In 2021, our priority will be to continue providing high quality care to under-resourced and marginalized communities. Just over 40 percent of our patients identify as lesbian, gay bisexual, or queer, and about 12 percent are transgender or gender diverse. Nearly one-quarter of our patients qualify for Medicaid. In the next 50 years we are looking forward serving an ever-broadening community of patients and clients.  

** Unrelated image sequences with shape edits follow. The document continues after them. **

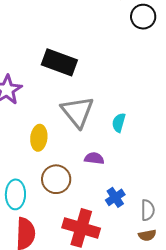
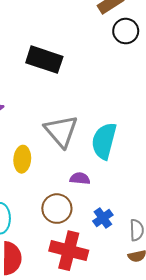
black rectangle: (59, 62) -> (44, 60), moved
cyan semicircle: (119, 123) -> (104, 141), size x1.8
brown circle: (56, 179) -> (57, 209), moved

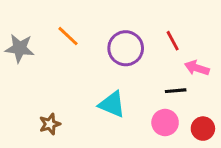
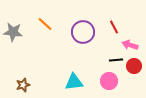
cyan triangle: (112, 104) -> (74, 82), moved, turned -30
brown star: (50, 124) -> (23, 85), moved
red circle: (203, 129) -> (134, 66), moved

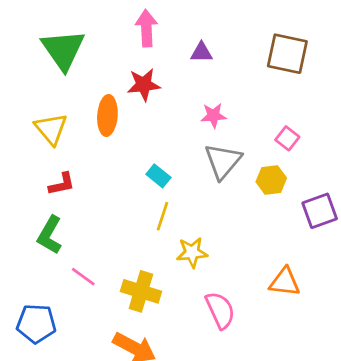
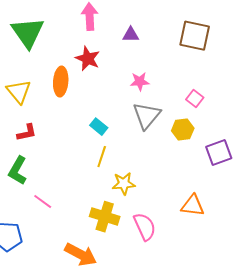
red star: (144, 85) -> (88, 59), turned 30
yellow cross: (141, 291) -> (105, 217), moved

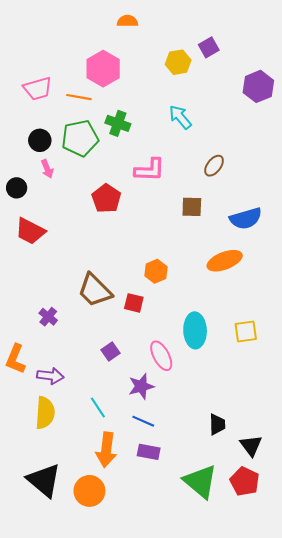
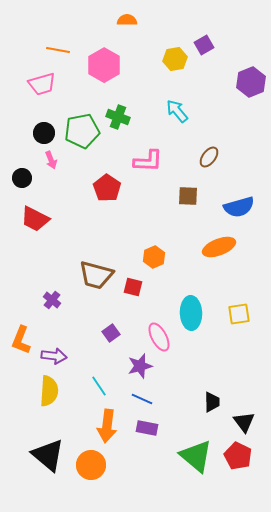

On March 16, 2020, in my first communication to the broader Fenway community, I wrote:  

“Joining Fenway Health at this moment in time has been an extraordinary experience. It has afforded me an immediate and incredible opportunity to see firsthand what the Fenway Health team of health care providers, scientists, researchers, and community advocates are able to accomplish during times of challenge. I have been witness to so much great collaboration, innovative problem-solving, calm and disciplined decision making, generosity of spirit, and goodwill.” 

And that was just in my first weekWhat’s true is that I could have written those same words every week of these last twelve months. Time and time again I have been humbled and astonished as I watched our team rise to the moment with expertise, compassion, and grace. It has been difficult, to be sure: the demands placed on each of us have been relentless, we are drained by the constraints under which we have had to live, we have suffered loss, and we yearn for the ability to live unencumbered and in community with the people we love. But we have persevered. 

As we mark one year in our collective experience with this public health crisis – and I mark one year as a member of this extraordinary organization – I want to express my heartfelt gratitude and enormous pride in what this team has accomplished. Thank you to the team, and to all of you who are part of the Fenway Health community. I am blessed to be here.